**Request 1:** List every function called in the four-line code snippet that follows "That is, we do:" in the kernel page writeback discussion below.

**Excerpted text:**

━━━━━━━━━━━━━━━━━━━━━━━━━━━━━━

My only objection to Hugh's patch is that it may cause us to fail
to split pages when we can currently split them.  That is, we do:

	wait_on_page_writeback()
	if (page_has_private(page))
		do_invalidatepage(page, offset, length);
	split_huge_page()

(at least we do in my THP patchset; not sure if there's any of that
in the kernel today), and the extra reference held for a few nanoseconds
after calling wake_up_page() will cause us to fail to split the page.
It probably doesn't matter; there has to be a fallback path anyway.

Now I'm looking at that codepath, and the race that Hugh uncovered now
looks like a real bug.  Consider this sequence:

page allocated, added to page cache, dirtied, writeback started

--- thread A ---
end_page_writeback()
	test_clear_page_writeback
--- ctx switch to thread B ---
alloc page, add to page cache, dirty page, start page writeback,
truncate_inode_pages_range()
	wait_on_page_writeback()
--- ctx switch to thread A ---
	wake_up_page()
--- ctx switch to thread B ---
free page
alloc page
write new data to page

... now the DMA actually starts to do page writeback, and it's writing
the new data.

So my s/if/while/ suggestion is wrong and we need to do something to
prevent spurious wakeups.  Unless we bury the spurious wakeup logic
inside wait_on_page_writeback() ...

━━━━━━━━━━━━━━━━━━━━━━━━━━━━━━

(Page-level text extractions)
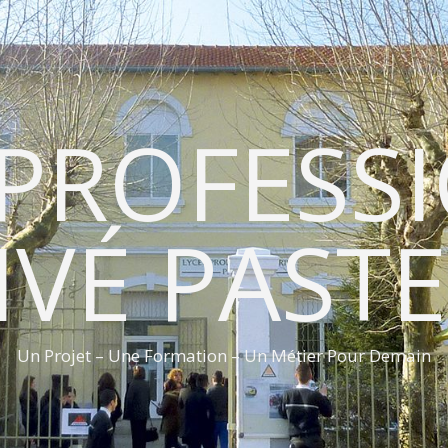
 PROFESS
IVÉ PAST
Un Projet – Une Formation – Un Métier Pour Demain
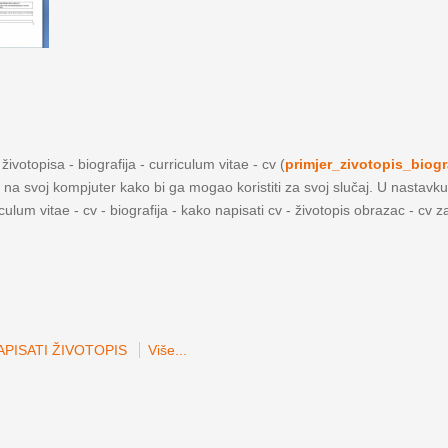
ivotopisa - biografija - curriculum vitae - cv (
primjer_zivotopis_biogr
a na svoj kompjuter kako bi ga mogao koristiti za svoj slučaj. U nastavku
iculum vitae - cv - biografija - kako napisati cv - životopis obrazac - cv 
PISATI ŽIVOTOPIS
Više...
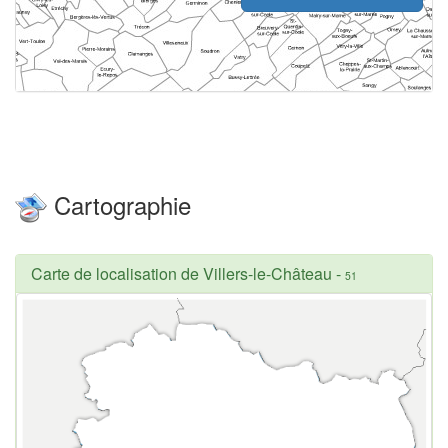
Cartographie
Carte de localisation de Villers-le-Château
-
51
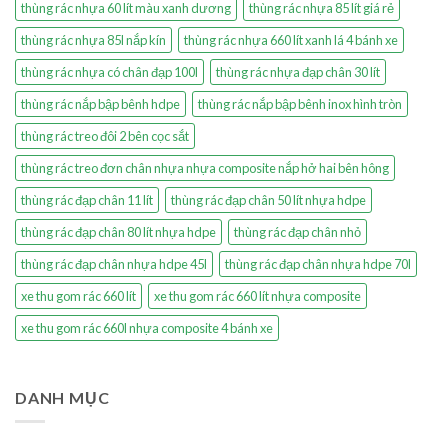
thùng rác nhựa 60 lít màu xanh dương
thùng rác nhựa 85 lít giá rẻ
thùng rác nhựa 85l nắp kín
thùng rác nhựa 660 lít xanh lá 4 bánh xe
thùng rác nhựa có chân đạp 100l
thùng rác nhựa đạp chân 30 lít
thùng rác nắp bập bênh hdpe
thùng rác nắp bập bênh inox hình tròn
thùng rác treo đôi 2 bên cọc sắt
thùng rác treo đơn chân nhựa nhựa composite nắp hở hai bên hông
thùng rác đạp chân 11 lít
thùng rác đạp chân 50 lít nhựa hdpe
thùng rác đạp chân 80 lít nhựa hdpe
thùng rác đạp chân nhỏ
thùng rác đạp chân nhựa hdpe 45l
thùng rác đạp chân nhựa hdpe 70l
xe thu gom rác 660 lít
xe thu gom rác 660 lít nhựa composite
xe thu gom rác 660l nhựa composite 4 bánh xe
DANH MỤC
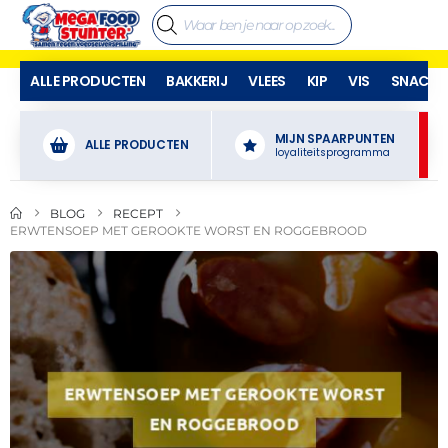
ALLE PRODUCTEN
BAKKERIJ
VLEES
KIP
VIS
SNACKS
MIJN SPAARPUNTEN
ALLE PRODUCTEN
loyaliteitsprogramma
BLOG
RECEPT
ERWTENSOEP MET GEROOKTE WORST EN ROGGEBROOD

━━━━━━━━━━━━━━━━━━━━━━━━━━━━━━

**Request 2:** How many lines in the records contain the string "bánh"? Reply with the number only.

**Written answer 1:** wait_on_page_writeback(), page_has_private(), do_invalidatepage(), split_huge_page()

**Written answer 2:** 2